We talked for almost two hours. Until she realized that she needed to change her situation - she had to drop out of college. That was the only sensible solution. A solution that she had known for months, but had always repressed. She described it to two males on the phone: "It's like two little males sitting on my shoulders. The male on the right shoulder wants me to go through the study in any case, come what may. The other male on the left shoulder tries to persuade me to give up. So far, the male on the right shoulder has been getting stronger. "

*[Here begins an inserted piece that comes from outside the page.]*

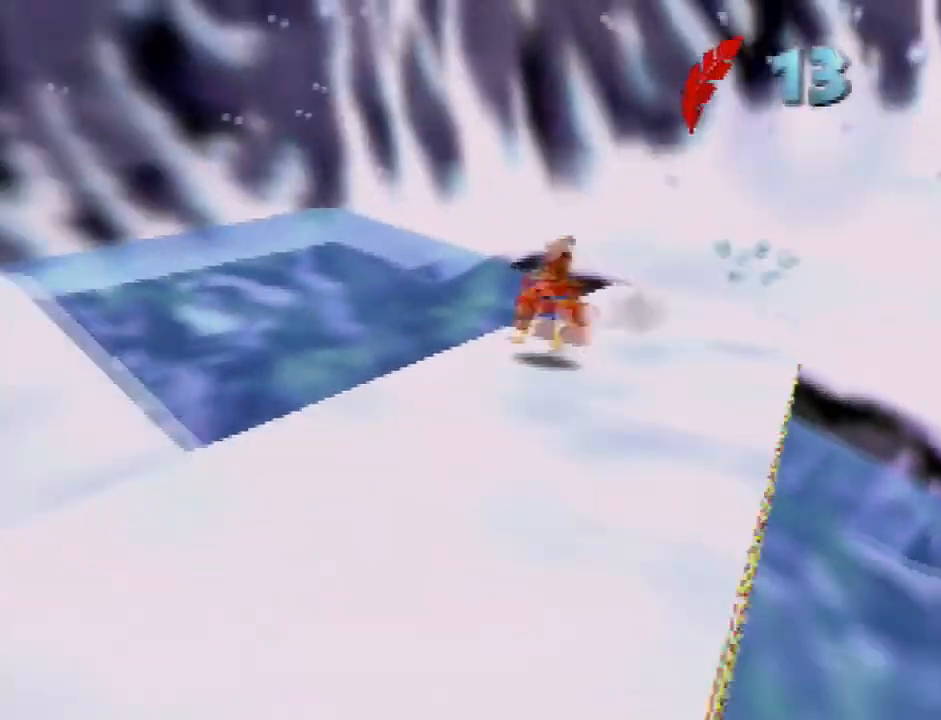
{"buttons": ["A"], "left_stick": "down-left", "button_events": [[34, "A", "down"], [101, "A", "up"], [334, "A", "down"], [401, "A", "up"], [468, "A", "down"]]}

But eventually the male on the left shoulder won. Lisa dropped out of college.

A strange inner opponent


"It was the best decision I could have made," she told me a few days ago when I met her for dinner. She seemed to be dealing with it quite casually, having broken off. It looked quite different a few months earlier. "I failed!", She wrote me at that time via WhatsApp. She had already survived five semesters of psychology at that time. It was only a few steps to the end. But Lisa threw it down.

"There was no other way," she said. "I put so much pressure on myself that I got in the way. I had some real panic attacks: I was out of breath, it was black in front of my eyes. For three months I was under stress. I went to bed with a stomachache and got up again. "

The story that reflects Lisa is not one of those countless success stories we see in our social media news feeds every day. Lisa is the opposite of all the heroic start-up founders, career high flyers and generally all the outrageously successful people who never seem to have a setback and make us believe that life is all about success. Lisa is the anti-success. She failed. She gave up. And that's fine. Because what hardly anyone says: It is okay to fail. It's okay to be single again, to study at an unknown university in Saarland and to downgrade from Strategic International Management to normal business administration. We just have to admit it.

Every year more than 25 percent of all students drop out of college and many more think about it, but in the end they do not pull it off. They are afraid to stand as losers. Fear of not conforming to the social notion of having reached certain things to a certain age. Because let's be honest: There may never been a generation that had such a strong urge to follow a specific timeline. Maybe that's because of the desire for stability in a world where everything is getting more and more chaotic. Or maybe the career advocates who hammer us in, that you should not have any gaps in your CV. Either way, it's a strange inner adversary that grows with every birthday; it's what scientists call our "chronological age," the timeline of our lives.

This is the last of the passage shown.